━━━━━ TEKS SUMBER ━━━━━

Asy-Syathibi menjelaskan lima yang pokok (dharuriyyat) ini harus ada demi tegaknya kemaslahatan agama dan dunia, di mana apabila ia tidak ada maka kemaslahatan dunia tidak akan berjalan stabil bahkan akan berjalan di atas kerusakan, kekacauan, dan hilangnya kehidupan, sedang di akhirat akan kehilangan keselamatan, kenikmatan, serta kembali dengan membawa kerugian yang nyata. (Asy-Syathibi, Ibrahim bin Musa. 1997. Al-Muwafaqat (Cet.1). Tahqiq: Masyhur Hasan Salman. Daru Ibni Affan)

Maslahah yang dharuriyyat (pokok) inilah yang disinyalir oleh Imam Abu Hamid Al-Ghazali dalam kitab ­­al-Mustashfa. Beliau berkata:

لكنا نعني بالمصلحة المحافظة على مقصود الشرع ومقصود الشرع من الخلق خمسة وهو أن يحفظ عليهم دينهم ونفسهم وعقلهم ونسلهم ومالهم فكل ما يتضمن حفظ هذه الأصول الخمسة فهو مصلحة وكل ما يفوت هذه الأصول فهو مفسدة ودفعها مصلحة

“Akan tetapi yang kami maksud dengan maslahah adalah penjagaan terhadap tujuan dari syariah dan tujuan dari syariah terdiri dari lima hal yaitu penjagaan terhadap agama, jiwa, akal, keturunan dan harta. Maka apa saja yang menjamin terjaganya kelima pokok ini disebut dengan maslahah dan setiap perkara yang luput darinya disebut mafsadah (kerusakan).” (Al-Ghazali, Abu Hamid. 1413 H/1991 M. Al-Mushtasyfa Min Ilmil Ushul (Cet.1)Tahqiq: Muhammad Abdus Salam. Beirut: Darul Kutub al-Ilmiyyah.) [http://abuutsmanmuhammad.wordpress.com/2012/01/23/konsep-maqashid-syariah/]

Selain membawa mashlahah hakiki, syariat islam juga indah karena diwahyukan dari Zat yang Maha Indah. Rasulullah shallalahu ‘alaihi wa sallam bersabda, “Sesungguhnya Allah Maha Indah dan mencintai keindahan, kesombongan itu adalah menolak kebenaran dan merendahkan orang lain”. (HSR Muslim (no. 91)

━━━━━ CUPLIKAN BARIS ━━━━━

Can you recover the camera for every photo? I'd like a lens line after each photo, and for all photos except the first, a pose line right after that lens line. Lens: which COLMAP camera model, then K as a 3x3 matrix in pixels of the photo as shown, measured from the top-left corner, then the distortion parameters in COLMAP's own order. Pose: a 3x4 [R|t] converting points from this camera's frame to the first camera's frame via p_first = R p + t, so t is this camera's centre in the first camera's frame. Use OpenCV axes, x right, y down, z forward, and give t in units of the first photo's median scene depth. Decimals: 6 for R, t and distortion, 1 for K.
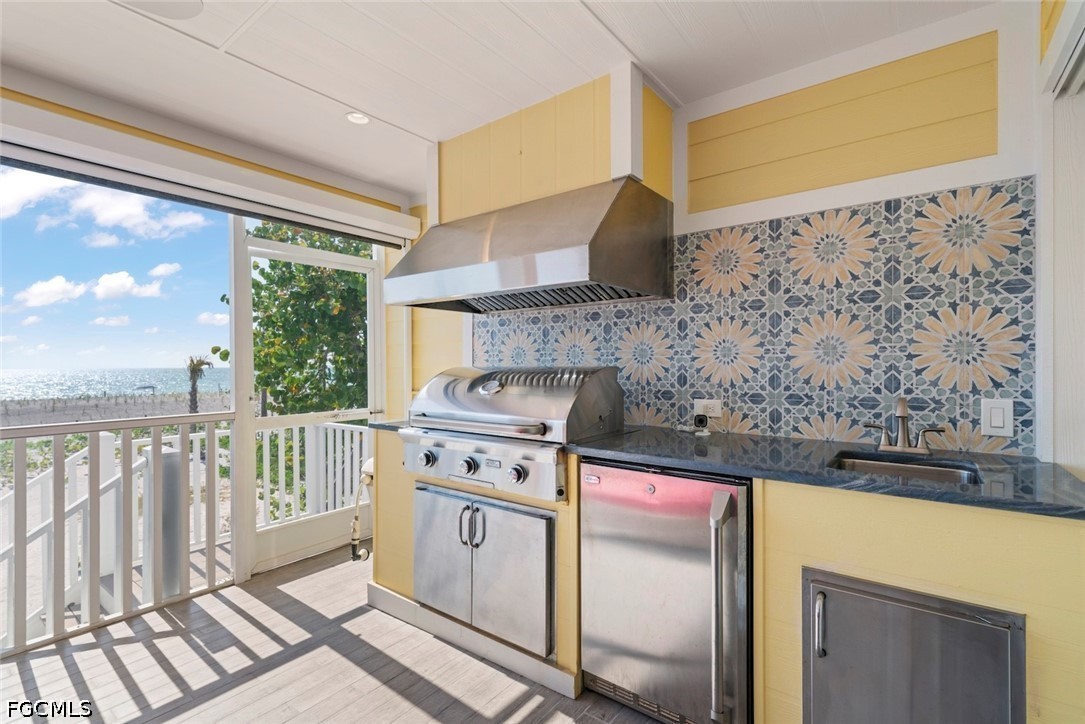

━━━━━
━━━━━ CUPLIKAN BARIS ━━━━━

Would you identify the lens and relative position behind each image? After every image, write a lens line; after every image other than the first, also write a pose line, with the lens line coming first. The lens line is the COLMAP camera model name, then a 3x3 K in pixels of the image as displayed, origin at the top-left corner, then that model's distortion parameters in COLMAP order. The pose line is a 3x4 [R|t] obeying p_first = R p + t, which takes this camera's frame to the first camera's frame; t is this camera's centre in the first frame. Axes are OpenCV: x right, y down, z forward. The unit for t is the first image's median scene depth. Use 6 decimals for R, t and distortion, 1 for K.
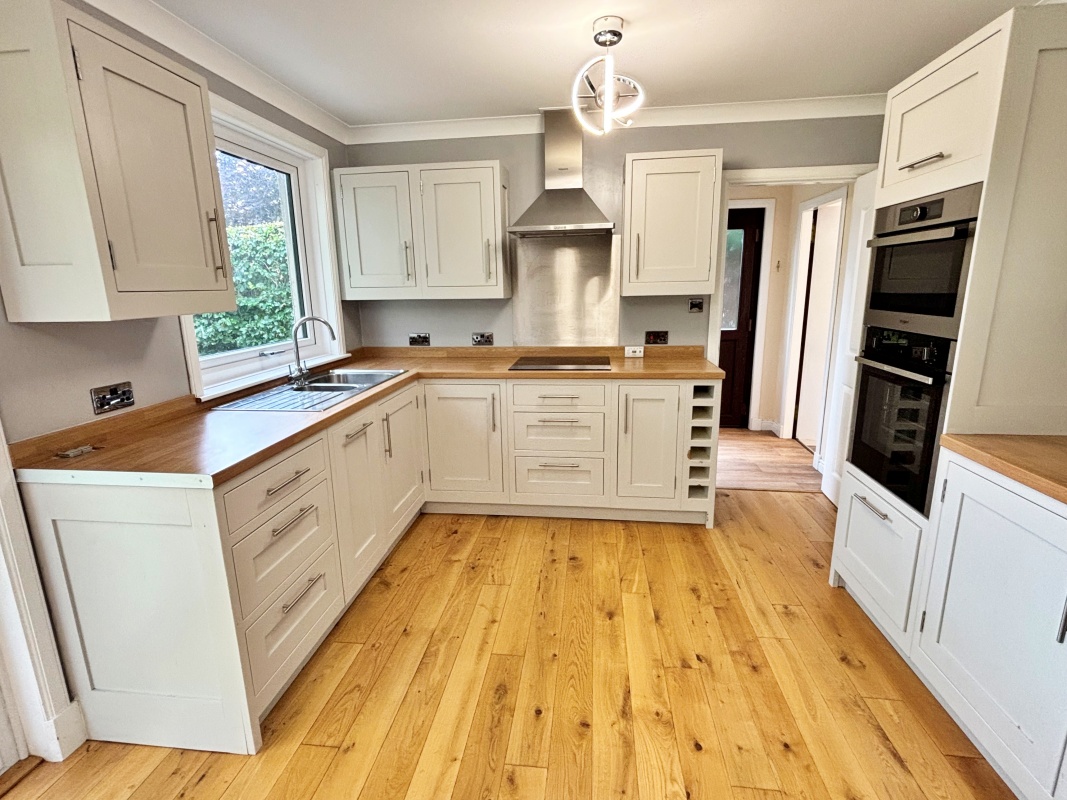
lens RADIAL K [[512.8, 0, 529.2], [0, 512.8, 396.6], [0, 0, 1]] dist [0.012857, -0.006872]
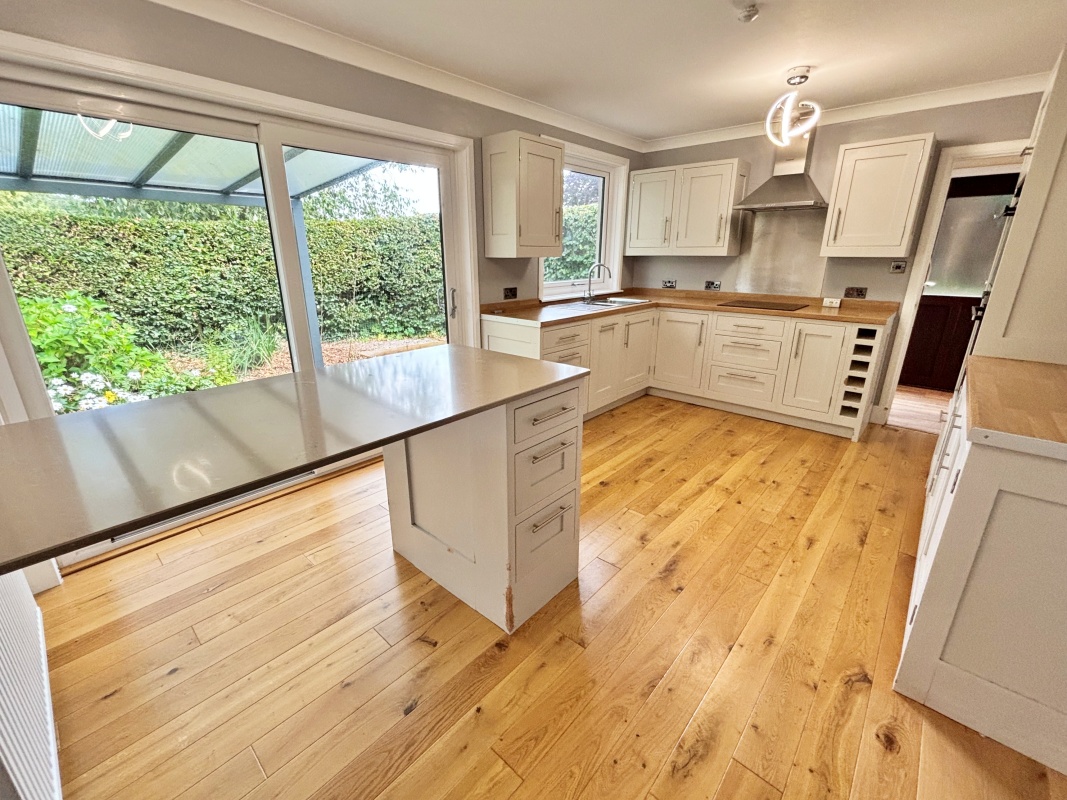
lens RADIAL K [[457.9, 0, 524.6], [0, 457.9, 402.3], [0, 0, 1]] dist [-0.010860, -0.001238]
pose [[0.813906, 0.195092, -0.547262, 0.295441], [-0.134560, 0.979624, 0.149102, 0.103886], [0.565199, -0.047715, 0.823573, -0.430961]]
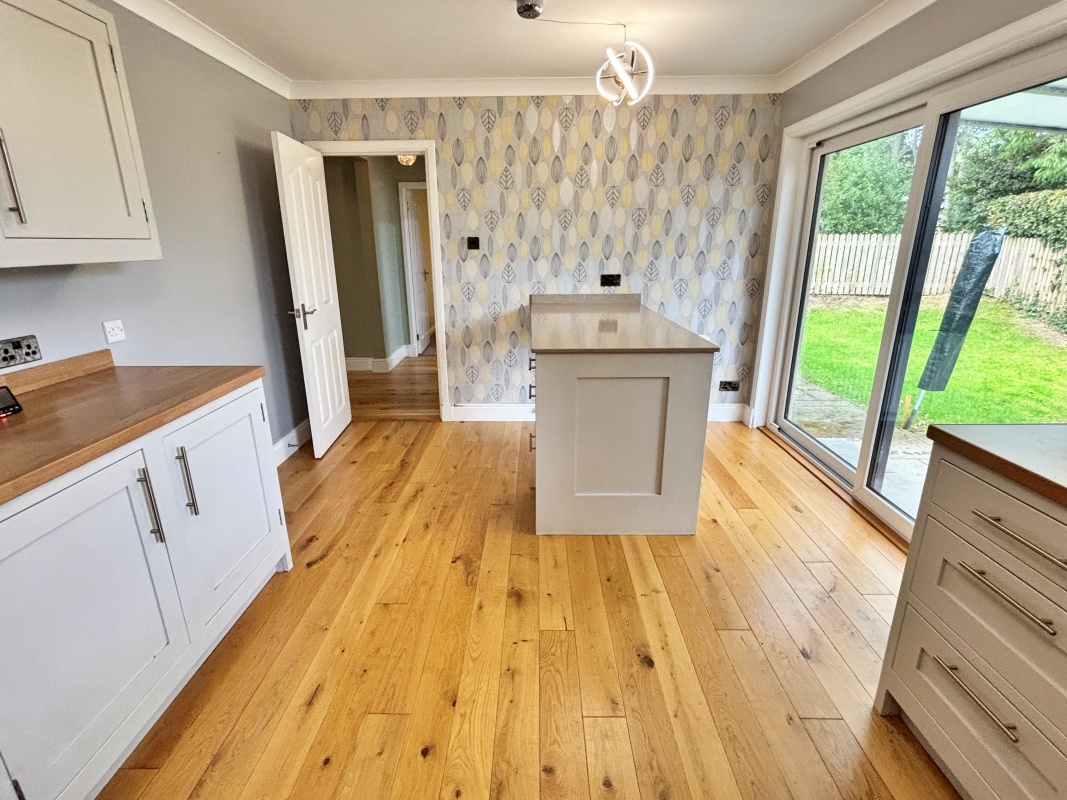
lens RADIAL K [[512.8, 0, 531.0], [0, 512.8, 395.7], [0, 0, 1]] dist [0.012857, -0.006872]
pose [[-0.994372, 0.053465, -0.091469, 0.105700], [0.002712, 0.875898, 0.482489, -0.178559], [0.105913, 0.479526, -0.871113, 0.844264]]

━━━━━
━━━━━ CUPLIKAN BARIS ━━━━━

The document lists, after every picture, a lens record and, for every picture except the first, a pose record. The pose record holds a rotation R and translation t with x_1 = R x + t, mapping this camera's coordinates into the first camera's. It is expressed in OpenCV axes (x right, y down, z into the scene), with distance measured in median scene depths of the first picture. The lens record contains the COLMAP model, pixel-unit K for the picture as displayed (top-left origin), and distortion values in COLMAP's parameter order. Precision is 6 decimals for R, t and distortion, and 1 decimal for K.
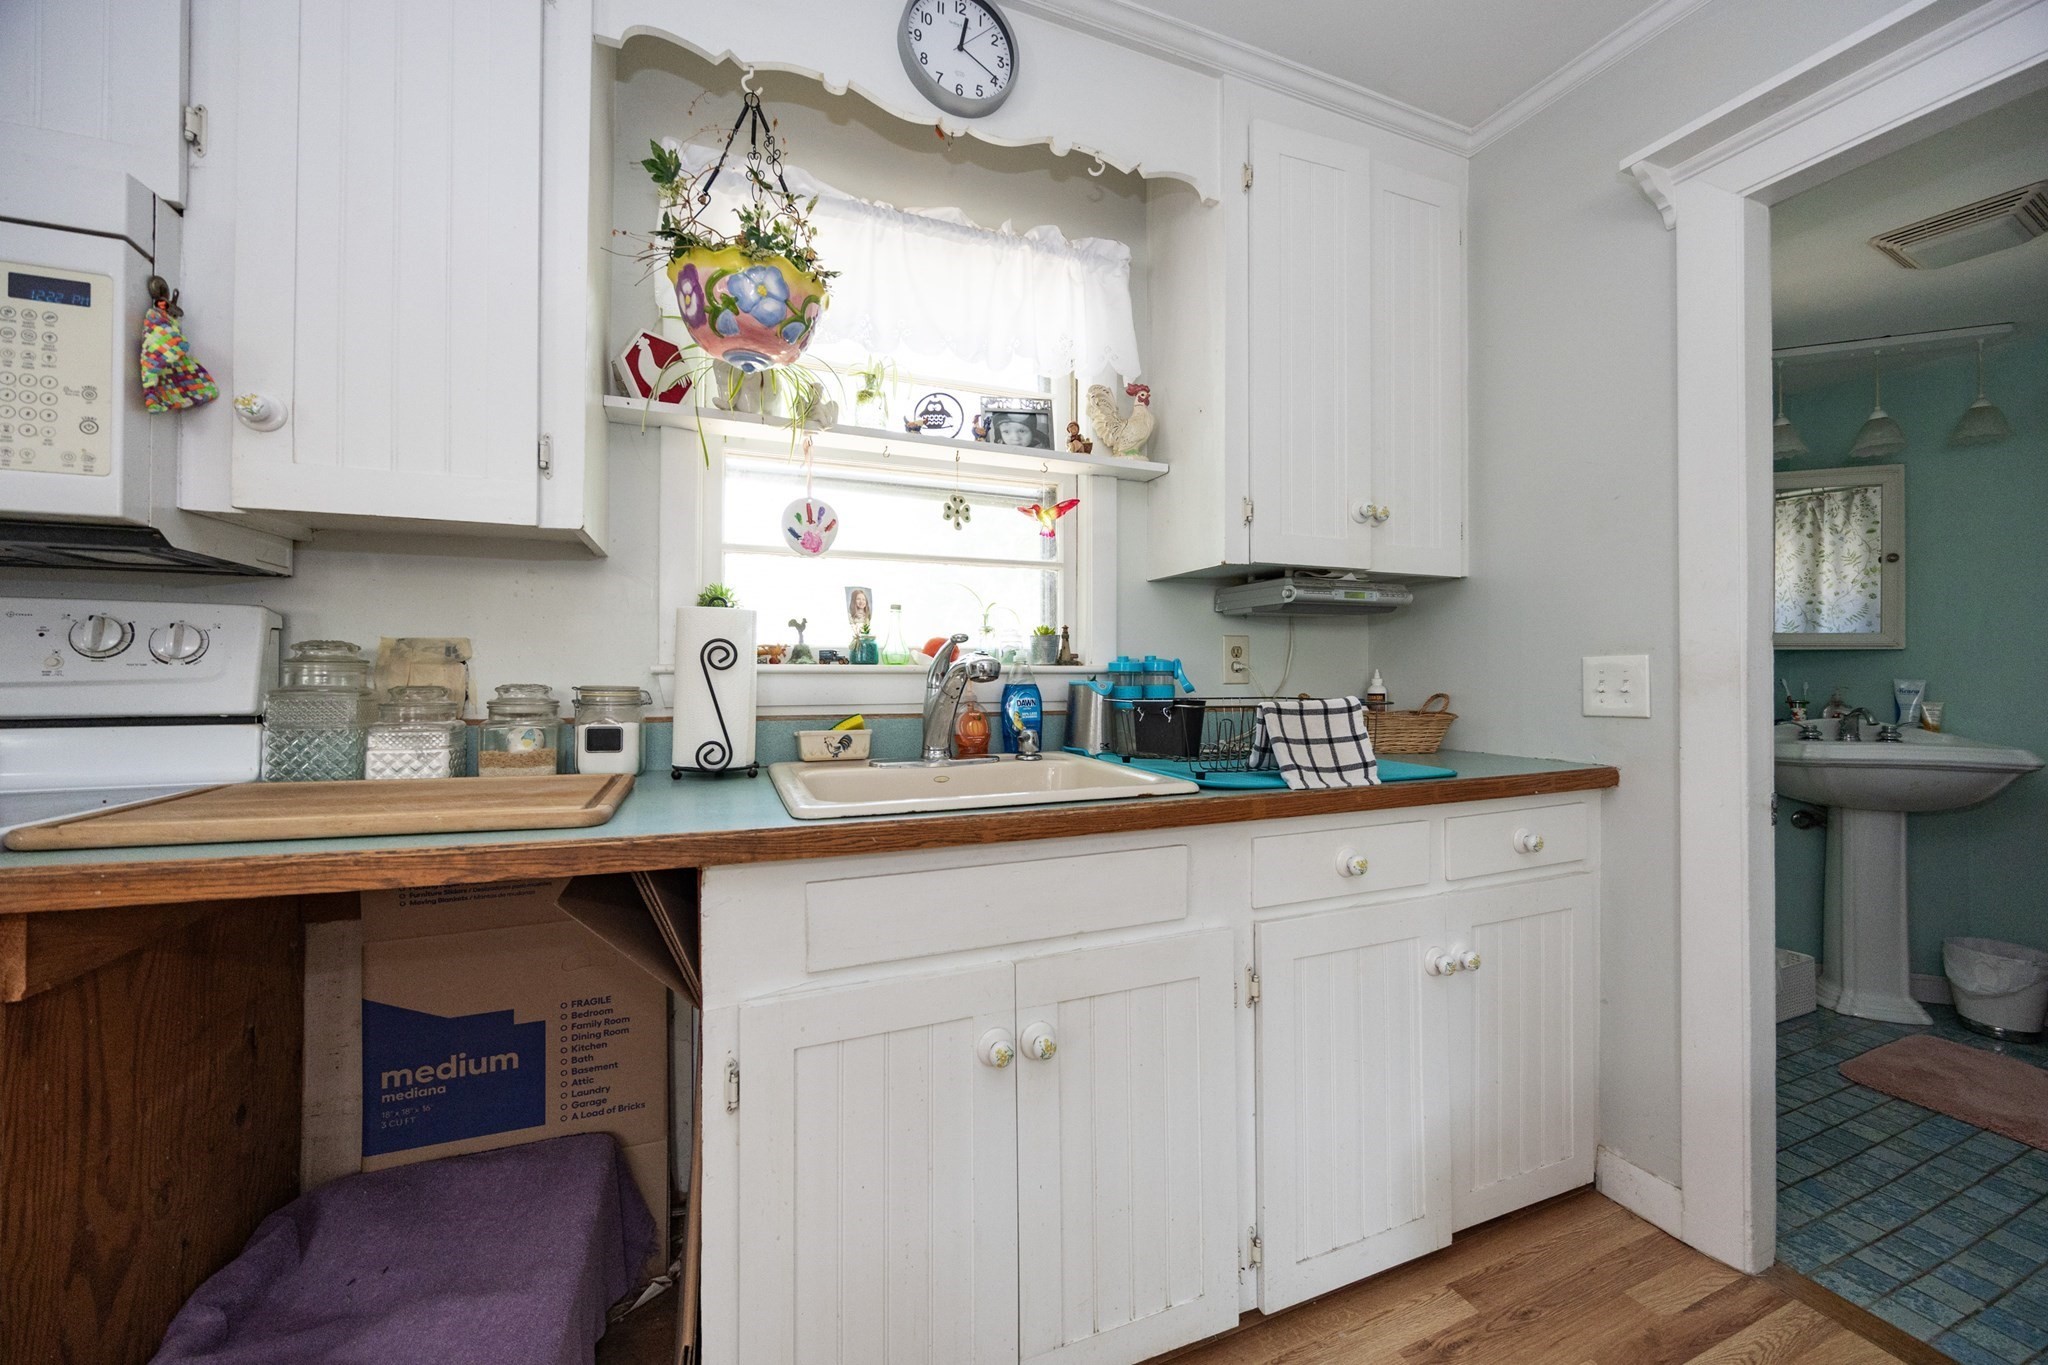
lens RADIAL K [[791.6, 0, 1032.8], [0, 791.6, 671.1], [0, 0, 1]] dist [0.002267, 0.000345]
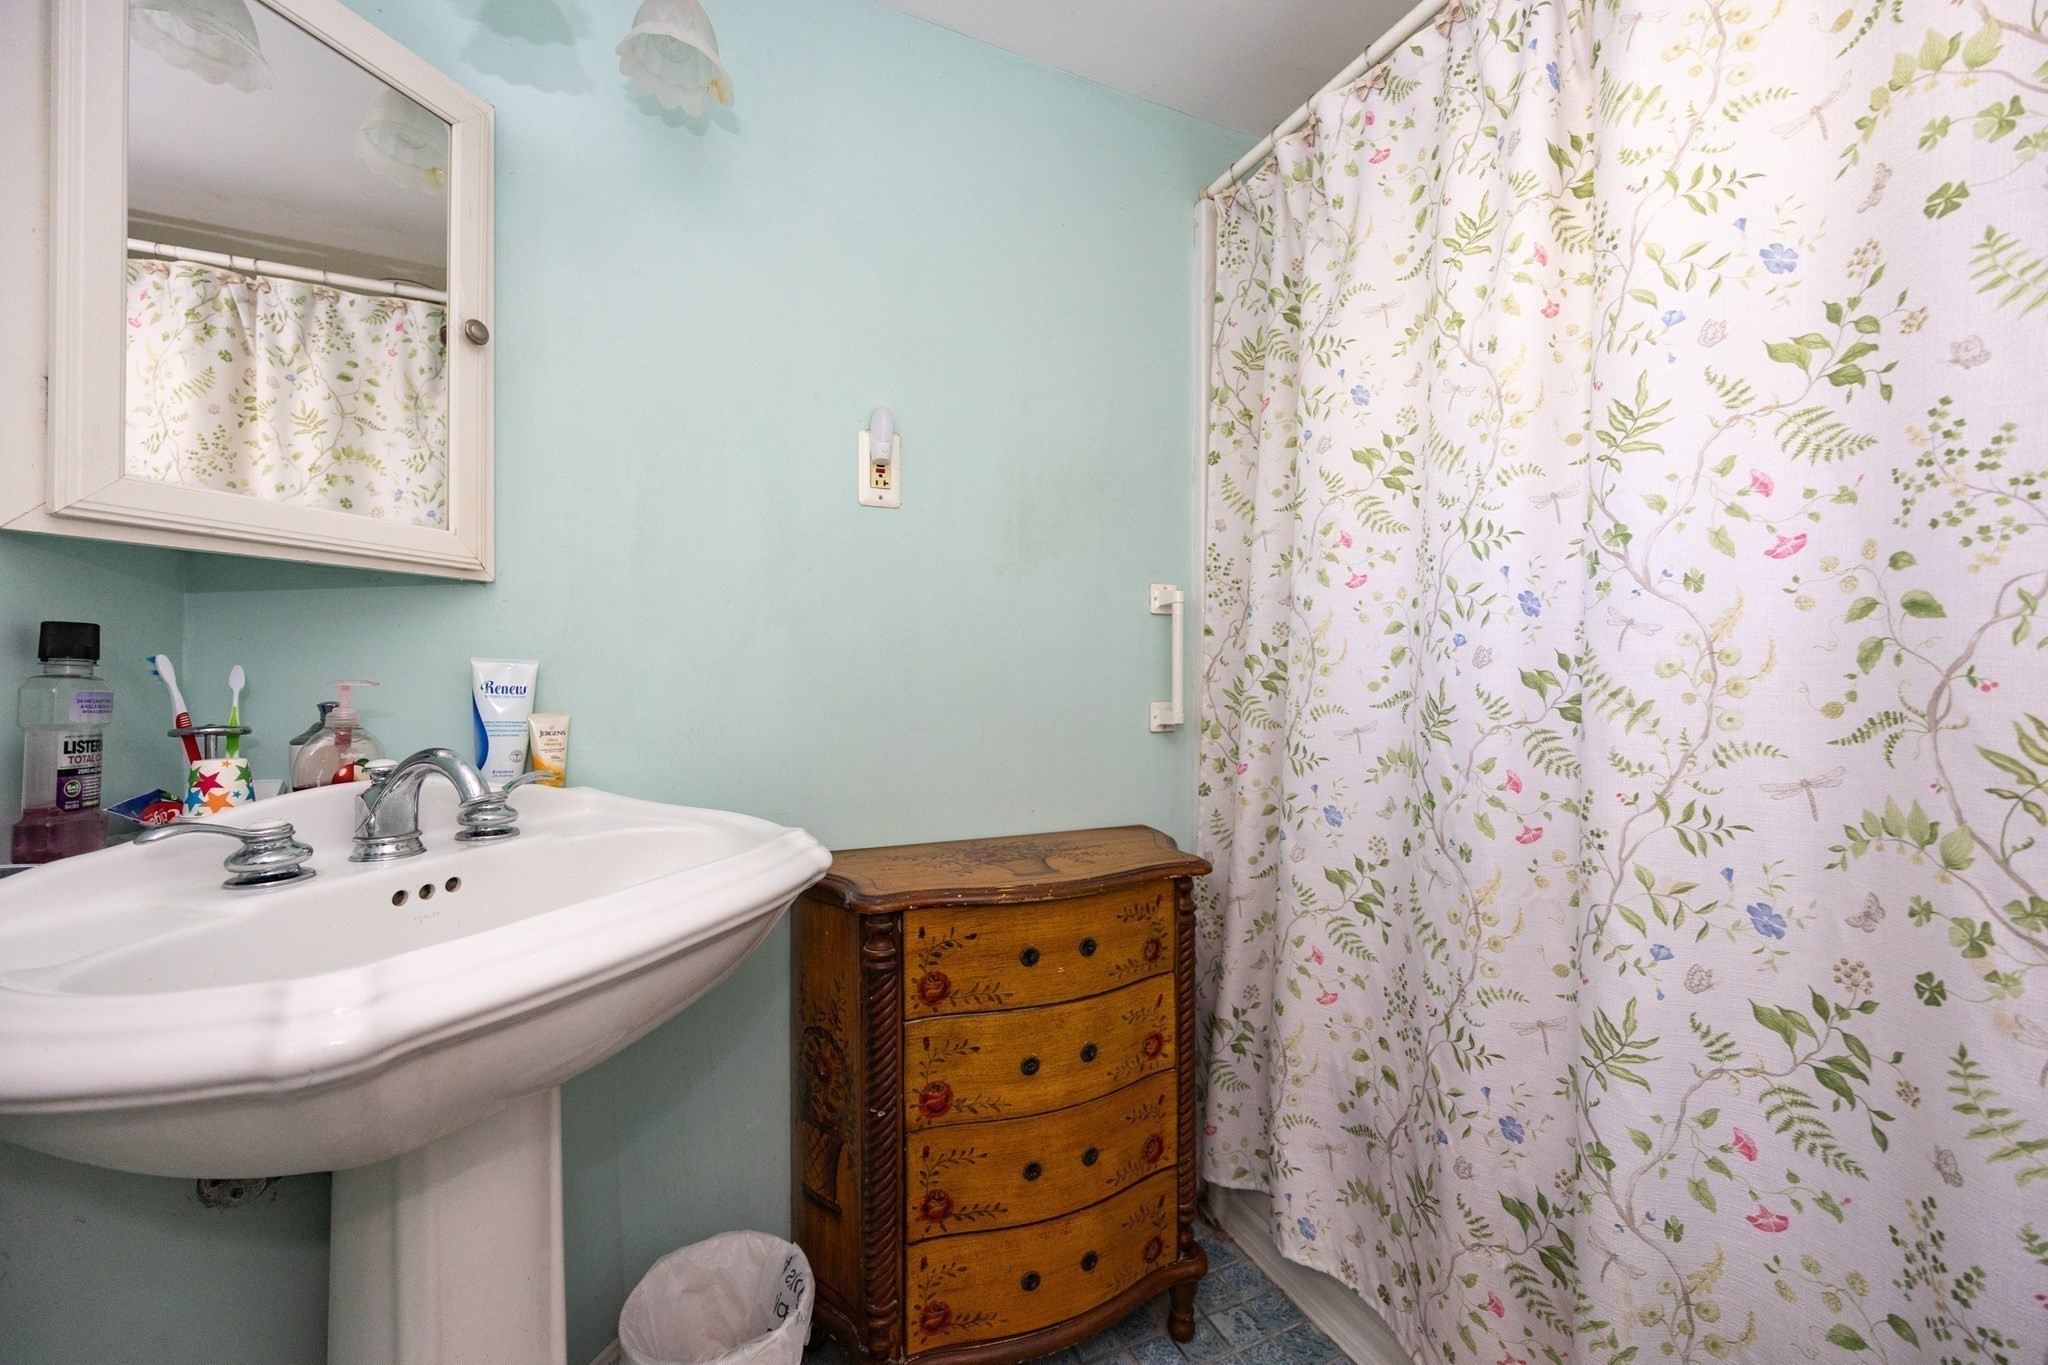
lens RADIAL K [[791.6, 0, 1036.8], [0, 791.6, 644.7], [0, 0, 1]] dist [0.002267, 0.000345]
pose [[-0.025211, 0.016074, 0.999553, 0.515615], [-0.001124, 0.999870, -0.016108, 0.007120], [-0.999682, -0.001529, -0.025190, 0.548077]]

━━━━━

§ TUGAS ANDA
[1] Menurut teks sumber, apa alasan Asy-Syathibi bahwa lima hal pokok (dharuriyyat) harus ada? Uraikan dalam satu sampai tiga kalimat.
[2] Salin tanpa perubahan bagian teks sumber mulai dari "Asy-Syathibi menjelaskan lima" sampai dengan "Daru Ibni Affan)", termasuk kedua kutipan batas itu.
Baris-baris di atas sama sekali tidak dipakai di sini.

§ JAWABAN PER TUGAS
[1] Lima hal pokok itu harus ada demi tegaknya kemaslahatan agama dan dunia. Jika tidak ada, kemaslahatan dunia tidak akan berjalan stabil, bahkan berjalan di atas kerusakan, kekacauan, dan hilangnya kehidupan. Di akhirat, yang terjadi adalah hilangnya keselamatan dan kenikmatan serta kembali dengan membawa kerugian yang nyata.

[2]
Asy-Syathibi menjelaskan lima yang pokok (dharuriyyat) ini harus ada demi tegaknya kemaslahatan agama dan dunia, di mana apabila ia tidak ada maka kemaslahatan dunia tidak akan berjalan stabil bahkan akan berjalan di atas kerusakan, kekacauan, dan hilangnya kehidupan, sedang di akhirat akan kehilangan keselamatan, kenikmatan, serta kembali dengan membawa kerugian yang nyata. (Asy-Syathibi, Ibrahim bin Musa. 1997. Al-Muwafaqat (Cet.1). Tahqiq: Masyhur Hasan Salman. Daru Ibni Affan)